Mplus excels at handling clustered data and, in general, data arising from complex survey designs. Multilevel analyses and random effects models are fully supported; survey weights from different levels may be incorporated into analyses.
Mplus has a built-in Monte Carlo simulation engine, which makes power calculation for a wide range of statistical models more convenient than it would be otherwise. Each example in the Mplus User’s guide has a Monte Carlo counterpart associated with it, so that end users can adapt the existing Monte Carlo programs for their own specific needs.
Mplus is a syntax-oriented language that has similarities to BMDP command language. Basic models are fairly straightforward to specify; more complex models (or power calculations for such models) can be harder to set up. Program defaults take some getting used to.

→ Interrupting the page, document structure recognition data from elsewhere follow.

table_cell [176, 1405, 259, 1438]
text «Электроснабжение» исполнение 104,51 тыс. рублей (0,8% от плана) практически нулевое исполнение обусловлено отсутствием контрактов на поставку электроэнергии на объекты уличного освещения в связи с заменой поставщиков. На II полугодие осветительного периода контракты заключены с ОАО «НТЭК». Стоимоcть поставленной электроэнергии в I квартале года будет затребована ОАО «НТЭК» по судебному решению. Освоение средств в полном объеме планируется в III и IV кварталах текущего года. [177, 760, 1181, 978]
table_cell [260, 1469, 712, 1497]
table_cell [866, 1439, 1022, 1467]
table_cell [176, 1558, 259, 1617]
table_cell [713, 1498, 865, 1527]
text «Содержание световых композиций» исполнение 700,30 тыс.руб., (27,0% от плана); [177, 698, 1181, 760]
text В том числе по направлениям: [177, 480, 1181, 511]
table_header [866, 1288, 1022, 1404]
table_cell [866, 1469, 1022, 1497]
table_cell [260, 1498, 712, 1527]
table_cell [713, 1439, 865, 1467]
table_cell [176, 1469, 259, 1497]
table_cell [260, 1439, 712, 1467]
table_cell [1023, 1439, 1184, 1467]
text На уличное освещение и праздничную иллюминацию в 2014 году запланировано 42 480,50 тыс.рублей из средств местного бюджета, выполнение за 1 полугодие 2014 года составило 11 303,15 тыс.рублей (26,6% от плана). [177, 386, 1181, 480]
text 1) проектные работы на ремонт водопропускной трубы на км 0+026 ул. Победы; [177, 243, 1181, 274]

Basic Tutorials: I wrote AMOS and Mplus getting started guides during my time at the University of Texas at Austin. They may be found on-line here:
http://www.utexas.edu/its/rc/tutorials/stat/amos/
http://www.utexas.edu/its/rc/tutorials/stat/mplus/
Availability at CAPS: We hope to have both AMOS and Mplus available on the CAPS terminal servers within the year.
Disclaimer: Software features change at a rapid rate. New statistical approaches for addressing non-normal data and incomplete data are also emerging. The information in the document will become out-of-date in a disappointingly short period of time. Be sure to check software vendors’ Web sites for updated features and incorporation of new statistical techniques.